The overall framework is relatively compact, introducing few complex components, yet achieves competitive performance through well-motivated branching and constraint design.

Limitations & Future Work¶

The dataset scale is limited (98 labeled + 438 unlabeled samples), which constrains the persuasiveness of experimental validation.
Only V-Net is evaluated as the backbone; stronger 3D segmentation backbones (e.g., nnU-Net, Swin UNETR) remain untested.
The multi-teacher–multi-student architecture incurs higher computational and memory costs than single-teacher designs (3 students + 2 teachers), which must be considered in deployment under resource constraints.
The partitioning of the mixed subset depends on the Wasserstein distance threshold, whose sensitivity is not thoroughly discussed.
Incorporating contrastive learning to further align cross-source feature representations is a promising future direction.

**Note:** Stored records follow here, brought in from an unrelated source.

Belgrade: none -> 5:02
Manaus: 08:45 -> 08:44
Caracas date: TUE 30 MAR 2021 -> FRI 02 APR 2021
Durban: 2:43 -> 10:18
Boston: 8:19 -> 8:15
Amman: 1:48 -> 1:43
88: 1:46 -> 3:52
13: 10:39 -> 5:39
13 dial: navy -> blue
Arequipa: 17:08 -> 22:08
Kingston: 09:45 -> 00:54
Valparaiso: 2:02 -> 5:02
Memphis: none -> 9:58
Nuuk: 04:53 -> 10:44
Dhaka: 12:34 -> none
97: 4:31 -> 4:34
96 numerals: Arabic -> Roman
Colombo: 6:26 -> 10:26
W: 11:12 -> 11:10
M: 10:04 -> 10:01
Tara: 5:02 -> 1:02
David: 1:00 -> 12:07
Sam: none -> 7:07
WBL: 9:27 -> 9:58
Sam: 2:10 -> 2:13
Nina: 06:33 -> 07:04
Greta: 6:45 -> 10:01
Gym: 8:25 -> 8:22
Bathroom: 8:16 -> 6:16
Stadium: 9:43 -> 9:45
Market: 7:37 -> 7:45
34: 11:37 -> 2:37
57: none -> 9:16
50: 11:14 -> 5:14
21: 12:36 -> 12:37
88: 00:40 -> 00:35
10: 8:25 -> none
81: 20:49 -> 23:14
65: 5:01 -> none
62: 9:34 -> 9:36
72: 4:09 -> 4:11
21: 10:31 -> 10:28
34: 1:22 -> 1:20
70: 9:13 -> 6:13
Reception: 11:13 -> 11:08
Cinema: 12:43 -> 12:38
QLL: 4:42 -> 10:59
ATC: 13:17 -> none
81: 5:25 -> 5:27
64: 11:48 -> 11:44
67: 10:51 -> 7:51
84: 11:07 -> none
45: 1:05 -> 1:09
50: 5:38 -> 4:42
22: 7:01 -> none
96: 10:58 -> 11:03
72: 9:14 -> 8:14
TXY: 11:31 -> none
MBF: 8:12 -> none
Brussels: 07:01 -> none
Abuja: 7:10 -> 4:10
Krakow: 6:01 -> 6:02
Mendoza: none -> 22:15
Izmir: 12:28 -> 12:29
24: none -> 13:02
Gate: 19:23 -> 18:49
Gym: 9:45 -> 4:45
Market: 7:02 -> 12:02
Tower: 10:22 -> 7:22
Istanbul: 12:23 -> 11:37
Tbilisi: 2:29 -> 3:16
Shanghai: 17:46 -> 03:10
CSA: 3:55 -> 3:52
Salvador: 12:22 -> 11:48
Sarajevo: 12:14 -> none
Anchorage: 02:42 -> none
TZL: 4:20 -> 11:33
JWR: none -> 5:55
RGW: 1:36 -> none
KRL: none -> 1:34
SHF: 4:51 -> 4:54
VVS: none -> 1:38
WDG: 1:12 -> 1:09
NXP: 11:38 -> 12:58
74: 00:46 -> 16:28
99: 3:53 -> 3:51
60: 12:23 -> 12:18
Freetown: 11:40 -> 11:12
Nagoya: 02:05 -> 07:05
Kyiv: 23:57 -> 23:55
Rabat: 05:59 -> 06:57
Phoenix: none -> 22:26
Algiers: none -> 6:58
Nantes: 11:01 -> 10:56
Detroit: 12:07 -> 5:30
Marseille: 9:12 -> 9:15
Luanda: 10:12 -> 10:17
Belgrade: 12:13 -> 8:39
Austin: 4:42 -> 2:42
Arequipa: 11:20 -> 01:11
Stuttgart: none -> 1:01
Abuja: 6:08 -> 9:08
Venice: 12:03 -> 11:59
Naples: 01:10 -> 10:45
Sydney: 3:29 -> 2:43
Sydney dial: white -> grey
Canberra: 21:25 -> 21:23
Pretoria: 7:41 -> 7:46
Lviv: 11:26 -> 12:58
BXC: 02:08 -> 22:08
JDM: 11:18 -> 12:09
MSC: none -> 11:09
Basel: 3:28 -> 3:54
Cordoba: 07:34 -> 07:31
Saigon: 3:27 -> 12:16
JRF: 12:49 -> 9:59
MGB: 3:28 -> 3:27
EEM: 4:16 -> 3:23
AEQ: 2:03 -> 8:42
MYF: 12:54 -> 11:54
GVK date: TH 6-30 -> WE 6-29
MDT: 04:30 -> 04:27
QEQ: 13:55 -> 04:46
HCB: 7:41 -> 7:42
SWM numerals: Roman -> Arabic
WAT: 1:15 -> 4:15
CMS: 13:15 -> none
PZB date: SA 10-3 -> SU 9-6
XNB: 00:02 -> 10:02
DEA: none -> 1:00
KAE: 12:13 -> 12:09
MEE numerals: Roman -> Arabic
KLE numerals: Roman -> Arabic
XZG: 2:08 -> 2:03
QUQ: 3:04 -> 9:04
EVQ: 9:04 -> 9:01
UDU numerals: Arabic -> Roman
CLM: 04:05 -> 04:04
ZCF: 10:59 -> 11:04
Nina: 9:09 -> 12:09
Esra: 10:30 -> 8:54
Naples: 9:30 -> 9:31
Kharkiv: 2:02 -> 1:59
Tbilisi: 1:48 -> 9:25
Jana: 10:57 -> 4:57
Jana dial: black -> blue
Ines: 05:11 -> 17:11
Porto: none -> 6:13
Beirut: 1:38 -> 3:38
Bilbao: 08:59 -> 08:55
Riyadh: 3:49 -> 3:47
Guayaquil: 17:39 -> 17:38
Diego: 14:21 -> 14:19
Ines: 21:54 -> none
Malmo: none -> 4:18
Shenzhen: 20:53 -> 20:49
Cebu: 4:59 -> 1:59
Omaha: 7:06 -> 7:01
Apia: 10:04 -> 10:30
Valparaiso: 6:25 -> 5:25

vs. Mean Teacher [15]: MT employs only a single teacher–student pair and cannot perceive multi-source distribution differences. SemiTooth's multi-branch design with dedicated teachers significantly improves cross-source performance (+9% mIoU).
vs. CMT [20]: CMT uses multi-student co-training with shared weights but without teacher supervision, lacking stable pseudo-label guidance. SemiTooth surpasses CMT by +0.53% mIoU.
vs. ASDA [12]: ASDA is a domain adaptation method designed for multi-source semi-supervised settings. SemiTooth substantially outperforms it on Recall (+7.73%), indicating greater suitability for clinically sensitive metrics.

Rating¶

Novelty: ⭐⭐⭐ The multi-teacher–multi-student idea represents a reasonable incremental advance; the SWC constraint is novel but the improvement margin is modest.
Experimental Thoroughness: ⭐⭐⭐ Ablation and comparison studies are relatively complete, but the dataset is small and only one backbone is evaluated.
Writing Quality: ⭐⭐⭐⭐ Well-structured with rich and intuitive illustrations.
Value: ⭐⭐⭐ Offers meaningful reference for multi-source semi-supervised medical segmentation, but broader generalizability requires further validation.